(Source extract begins)
Monday, 2 March 2009

Wasted Documentary

Once again Channel 4's ability to throw away a good idea in a documentary was shown by its use of a celebrity: Cherie Blair's contrast between European and American forms of Christianity.

The difference between Europe and the United States was not faith, she said, but organisation, and she contrasted old and tired building based Christian Churches in England (and a focus on Roman Catholicism and less so Anglicanism, and ignored the rest) with megachurches in the United States - able to grow due to being free of State connections.

Why can't a documentary like this employ a sociologist of religion? Last week Colin Blakemore represented science and something of the 'New Atheist' (so called) and led a good programme. This one by Cherie Blair was superficial rubbish.

First of all, organised religion in the United States is declining, not growing, but it is declining from a bigger base. It does have periodic revivals and then the decline continues. The reason American attendance is high is as much to do with history as it is the reason European attendance is low.

American attendance is higher because, historically, the immigrant communities have found their identity through their churches. Secondly, the United States is a country of associations, and one of these is churches. Gregarious Americans meet one another through churches they attend along with other means of association.

Further, the churches have provided provisions of welfare and religious education and are part of a much stronger voluntary giving society than in Europe. Thus Churches are a centre for charitable giving, and indeed (as shown) are a necessary support for the poor. We did this in Victorian times.
(Source extract ends)
(Supplied information begins)
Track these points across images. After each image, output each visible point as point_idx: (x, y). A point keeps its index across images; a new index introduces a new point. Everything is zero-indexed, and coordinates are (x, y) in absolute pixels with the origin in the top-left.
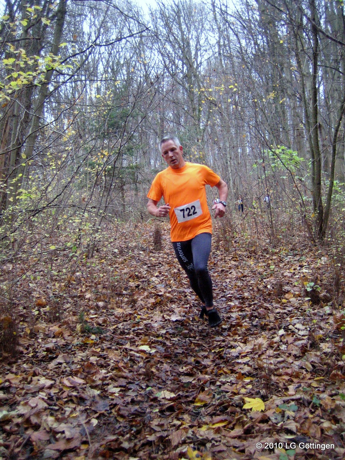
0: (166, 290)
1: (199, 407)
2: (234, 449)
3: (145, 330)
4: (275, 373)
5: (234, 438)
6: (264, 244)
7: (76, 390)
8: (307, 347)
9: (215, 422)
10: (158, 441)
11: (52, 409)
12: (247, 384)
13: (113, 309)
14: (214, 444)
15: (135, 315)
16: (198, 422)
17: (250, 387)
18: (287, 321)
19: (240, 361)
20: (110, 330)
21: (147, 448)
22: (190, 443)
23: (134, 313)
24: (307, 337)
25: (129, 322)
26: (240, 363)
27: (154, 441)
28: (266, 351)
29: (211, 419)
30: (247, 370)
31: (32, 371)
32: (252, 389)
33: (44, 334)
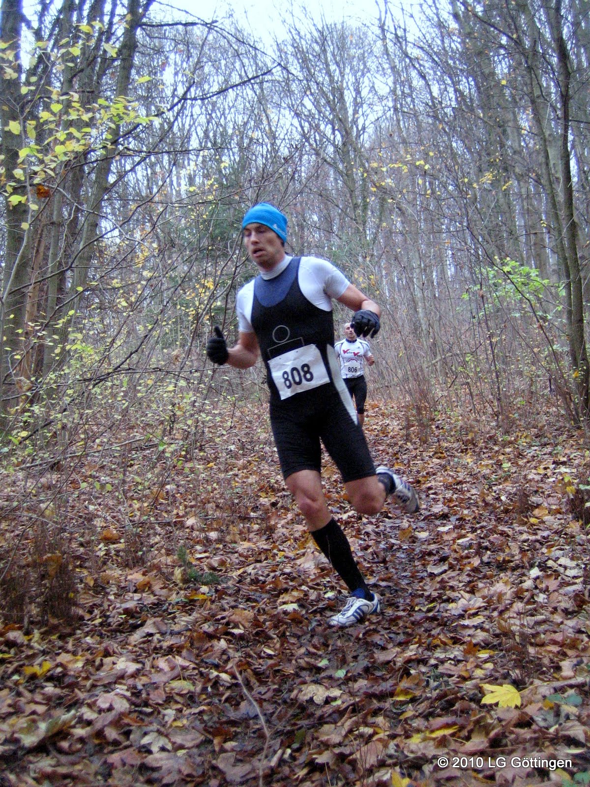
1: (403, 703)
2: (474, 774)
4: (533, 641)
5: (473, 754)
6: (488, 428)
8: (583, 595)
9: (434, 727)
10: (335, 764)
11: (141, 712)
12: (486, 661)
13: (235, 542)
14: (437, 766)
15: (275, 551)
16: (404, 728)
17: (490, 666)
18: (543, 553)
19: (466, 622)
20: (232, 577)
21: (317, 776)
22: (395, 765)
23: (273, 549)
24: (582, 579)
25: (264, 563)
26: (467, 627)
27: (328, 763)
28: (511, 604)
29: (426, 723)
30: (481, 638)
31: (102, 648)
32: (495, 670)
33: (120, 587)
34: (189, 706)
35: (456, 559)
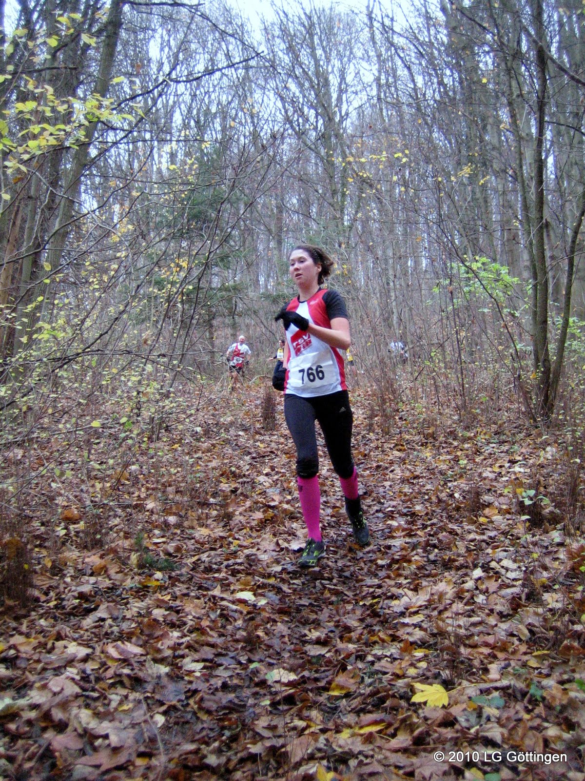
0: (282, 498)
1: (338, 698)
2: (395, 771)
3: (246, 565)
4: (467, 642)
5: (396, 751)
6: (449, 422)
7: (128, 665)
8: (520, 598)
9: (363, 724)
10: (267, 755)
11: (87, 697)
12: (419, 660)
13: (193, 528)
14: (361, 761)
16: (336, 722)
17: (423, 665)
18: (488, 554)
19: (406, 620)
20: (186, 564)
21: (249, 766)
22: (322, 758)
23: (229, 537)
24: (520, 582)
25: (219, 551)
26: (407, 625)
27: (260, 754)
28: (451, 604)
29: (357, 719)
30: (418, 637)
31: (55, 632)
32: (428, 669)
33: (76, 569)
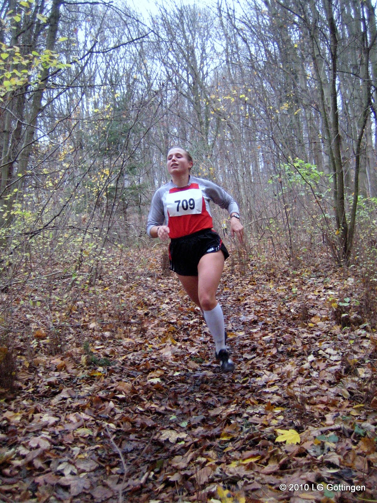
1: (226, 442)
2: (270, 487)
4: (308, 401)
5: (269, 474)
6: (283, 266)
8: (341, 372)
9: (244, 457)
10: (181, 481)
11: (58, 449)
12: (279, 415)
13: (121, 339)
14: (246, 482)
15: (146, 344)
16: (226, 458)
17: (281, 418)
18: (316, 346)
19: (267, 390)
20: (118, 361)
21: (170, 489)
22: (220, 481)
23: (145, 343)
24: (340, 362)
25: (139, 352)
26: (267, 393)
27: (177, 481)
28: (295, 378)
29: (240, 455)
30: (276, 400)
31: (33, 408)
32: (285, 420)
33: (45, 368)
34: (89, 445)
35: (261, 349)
(Supplied information ends)
* _Things to do_:
1. Answer these questions about the blog post on the Channel 4 documentary, one answer per line.
(a) Who represented science in last week's programme?
(b) Is organised religion in the United States growing or declining?
(c) Through what have immigrant communities in the United States historically found their identity?
2. Reproduce word for word the part of the blog post on the Channel 4 documentary that opens with the words containing "American attendance is higher" and closes with "means of association.".
Draw only on the blog post when answering.

* _Activity answers_:
1.
(a) Colin Blakemore
(b) Declining, though from a bigger base
(c) Their churches

2.
American attendance is higher because, historically, the immigrant communities have found their identity through their churches. Secondly, the United States is a country of associations, and one of these is churches. Gregarious Americans meet one another through churches they attend along with other means of association.